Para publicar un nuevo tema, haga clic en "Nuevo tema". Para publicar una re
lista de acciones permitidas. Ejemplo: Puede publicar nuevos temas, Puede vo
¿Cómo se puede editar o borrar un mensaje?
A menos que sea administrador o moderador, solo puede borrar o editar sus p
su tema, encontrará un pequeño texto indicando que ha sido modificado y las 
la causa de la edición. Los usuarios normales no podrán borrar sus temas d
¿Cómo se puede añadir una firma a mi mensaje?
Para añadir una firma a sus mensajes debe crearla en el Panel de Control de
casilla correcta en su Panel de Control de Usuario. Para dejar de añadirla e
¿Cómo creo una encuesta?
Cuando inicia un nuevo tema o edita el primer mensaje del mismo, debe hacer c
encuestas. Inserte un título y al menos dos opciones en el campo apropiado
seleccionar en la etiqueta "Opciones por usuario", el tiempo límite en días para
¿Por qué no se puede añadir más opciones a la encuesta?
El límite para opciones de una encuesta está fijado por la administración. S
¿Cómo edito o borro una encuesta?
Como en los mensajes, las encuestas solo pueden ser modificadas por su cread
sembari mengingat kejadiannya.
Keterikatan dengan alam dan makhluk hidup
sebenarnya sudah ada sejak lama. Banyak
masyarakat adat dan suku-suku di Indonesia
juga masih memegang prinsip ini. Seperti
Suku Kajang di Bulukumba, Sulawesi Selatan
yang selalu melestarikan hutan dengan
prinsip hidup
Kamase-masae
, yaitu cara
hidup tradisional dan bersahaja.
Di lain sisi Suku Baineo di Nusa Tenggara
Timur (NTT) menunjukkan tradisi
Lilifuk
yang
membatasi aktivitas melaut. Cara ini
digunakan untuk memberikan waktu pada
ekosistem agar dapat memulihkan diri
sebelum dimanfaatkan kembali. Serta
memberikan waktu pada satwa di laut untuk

YOUR INSTRUCTIONS >> Repeat each record exactly, leaving nothing out.

RESULT OF THE EXERCISE >>
Para publicar un nuevo tema, haga clic en "Nuevo tema". Para publicar una re
lista de acciones permitidas. Ejemplo: Puede publicar nuevos temas, Puede vo
¿Cómo se puede editar o borrar un mensaje?
A menos que sea administrador o moderador, solo puede borrar o editar sus p
su tema, encontrará un pequeño texto indicando que ha sido modificado y las 
la causa de la edición. Los usuarios normales no podrán borrar sus temas d
¿Cómo se puede añadir una firma a mi mensaje?
Para añadir una firma a sus mensajes debe crearla en el Panel de Control de
casilla correcta en su Panel de Control de Usuario. Para dejar de añadirla e
¿Cómo creo una encuesta?
Cuando inicia un nuevo tema o edita el primer mensaje del mismo, debe hacer c
encuestas. Inserte un título y al menos dos opciones en el campo apropiado
seleccionar en la etiqueta "Opciones por usuario", el tiempo límite en días para
¿Por qué no se puede añadir más opciones a la encuesta?
El límite para opciones de una encuesta está fijado por la administración. S
¿Cómo edito o borro una encuesta?
Como en los mensajes, las encuestas solo pueden ser modificadas por su cread
sembari mengingat kejadiannya.
Keterikatan dengan alam dan makhluk hidup
sebenarnya sudah ada sejak lama. Banyak
masyarakat adat dan suku-suku di Indonesia
juga masih memegang prinsip ini. Seperti
Suku Kajang di Bulukumba, Sulawesi Selatan
yang selalu melestarikan hutan dengan
prinsip hidup
Kamase-masae
, yaitu cara
hidup tradisional dan bersahaja.
Di lain sisi Suku Baineo di Nusa Tenggara
Timur (NTT) menunjukkan tradisi
Lilifuk
yang
membatasi aktivitas melaut. Cara ini
digunakan untuk memberikan waktu pada
ekosistem agar dapat memulihkan diri
sebelum dimanfaatkan kembali. Serta
memberikan waktu pada satwa di laut untuk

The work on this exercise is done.